Put another way: right now, the lack of expressivity means everyone is using .message to communicate whatever needs to be described about any given error, because that's the only option. The corollary to that is that an Error consumer can be certain they've recorded whatever needs to be described just by storing the .message field.

So, if we want to make sure people don't abuse the details feature and, in so doing, break consumer expectations of the .message field, let's reduce its expressivity. My problem statement is that "Error should be as expressive as console.log", but this proposal currently goes further than that by expressing the details as an object with named fields.

So, let's restrict the detail property to be arrays only.

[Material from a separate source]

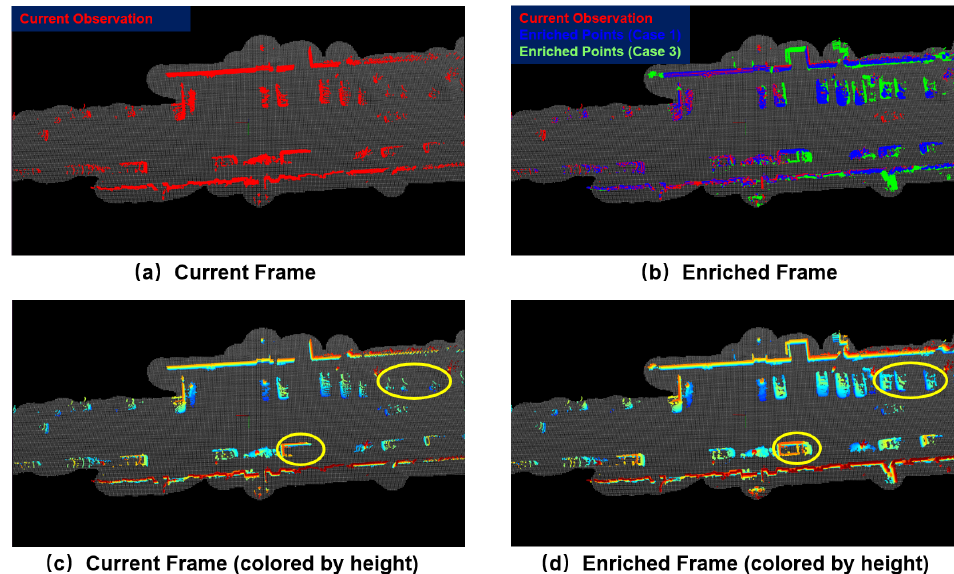
Figure 8. The current observed points, the enriched points classified as Case 1 or Case 3 are colored with red, blue, and green, respectively, in ( a , b ). For the four vehicles enclosed by the yellow ellipse, they are difficult to identify in ( c ) due to the sparse observations from a single LiDAR frame. In contrast, from the enriched frame shown in ( d ), these four vehicles are easily recognized.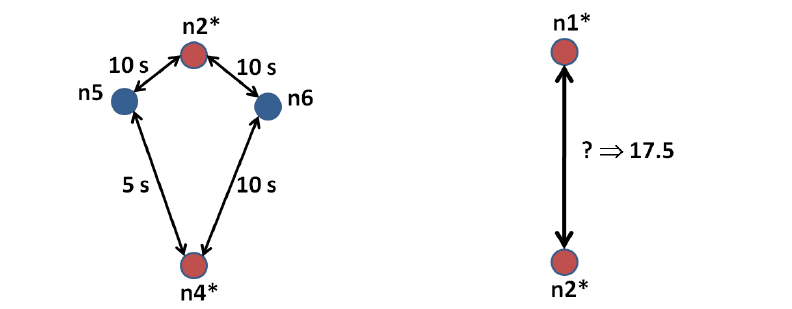
Figure 3. From travel times in the detailed representation ( left ) to the travel times in the aggregated representation ( right ).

It still hasn't, technically, lost any expressivity, because you could just put an object with named fields as the single element of the details array, but that requires developer intent to break the standard. And that's fine, they should be able to, but it shouldn't be the norm. Having details be an array also means that placeholders become much simpler - they can follow regex replacement placeholders and be $0, $1, etc.

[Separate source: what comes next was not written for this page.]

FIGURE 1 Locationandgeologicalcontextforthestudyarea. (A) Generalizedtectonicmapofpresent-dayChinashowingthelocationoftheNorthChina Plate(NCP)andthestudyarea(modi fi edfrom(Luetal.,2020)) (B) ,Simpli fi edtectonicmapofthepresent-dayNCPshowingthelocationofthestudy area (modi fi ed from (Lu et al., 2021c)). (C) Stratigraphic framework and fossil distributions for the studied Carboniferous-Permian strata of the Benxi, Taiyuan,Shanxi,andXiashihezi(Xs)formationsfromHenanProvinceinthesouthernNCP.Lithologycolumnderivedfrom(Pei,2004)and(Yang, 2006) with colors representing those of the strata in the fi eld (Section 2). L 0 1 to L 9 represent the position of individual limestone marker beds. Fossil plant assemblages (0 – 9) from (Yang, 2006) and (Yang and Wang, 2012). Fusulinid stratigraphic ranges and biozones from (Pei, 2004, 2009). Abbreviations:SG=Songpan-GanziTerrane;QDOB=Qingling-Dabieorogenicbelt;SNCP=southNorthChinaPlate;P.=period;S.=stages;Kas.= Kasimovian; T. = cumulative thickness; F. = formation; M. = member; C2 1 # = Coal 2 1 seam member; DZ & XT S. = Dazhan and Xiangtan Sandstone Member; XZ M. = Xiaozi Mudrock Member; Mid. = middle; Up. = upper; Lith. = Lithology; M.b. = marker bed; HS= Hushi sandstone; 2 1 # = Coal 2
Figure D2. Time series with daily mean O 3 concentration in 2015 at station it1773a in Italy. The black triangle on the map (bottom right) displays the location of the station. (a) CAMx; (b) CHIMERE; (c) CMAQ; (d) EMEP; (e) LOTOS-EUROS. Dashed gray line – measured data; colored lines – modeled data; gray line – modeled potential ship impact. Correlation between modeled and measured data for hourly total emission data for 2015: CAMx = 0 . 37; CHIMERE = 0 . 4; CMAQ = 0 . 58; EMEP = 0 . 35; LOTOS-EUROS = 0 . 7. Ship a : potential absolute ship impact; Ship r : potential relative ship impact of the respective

But there's another thing that restricting it to arrays buys us, and I'll show rather than tell:

const httpCode = 404, url = 'example.com';
throw Error.new`Received a ${httpCode} response while sending a request to ${url}`

// The Error.new() template function calls the following:

new Error("Received a $0 response while sending a request to $1", {
    detail: [httpCode, url],
});

// Which results in an Error object with the following properties:

{
    message: "Received a 404 response while sending a request to example.com",
    rawMessage: "Received a $0 response while sending a request to $1",
    detail: [404, "example.com"],
}

// and could be displayed in the same manner as:

console.error(
    "Received a ", httpCode, " response while sending a request to ", url);

I dunno about you but I love that syntax. And, being a static method, Error.new is polymorphic to subclasses, so you can use any MySpecializedError.new in the same way.

The placeholder replacement only takes place for array indices that are valid to the length of the detail array, so if the array is length 0 or omitted, no placeholders are replaced and the message property will be the same as the message parameter passed to the constructor, regardless of if there are any $0 sequences in the message.

If there are any valid placeholders, though, they will get replaced by the string coercion of that array value, the same as string templating and String.raw does. In that case, there will be a rawMessage property with the string passed as the message parameter to the constructor. I figure the Error prototype will have a get rawMessage() { return this.message; } getter defined, so that knowledgeable clients can always use it to get the raw value of the message property, whether placeholder replacement was performed or not.

What do you think? And, for that matter, @mmkal, what do you think about the reduction in scope of the feature, restricting the detail property to array values?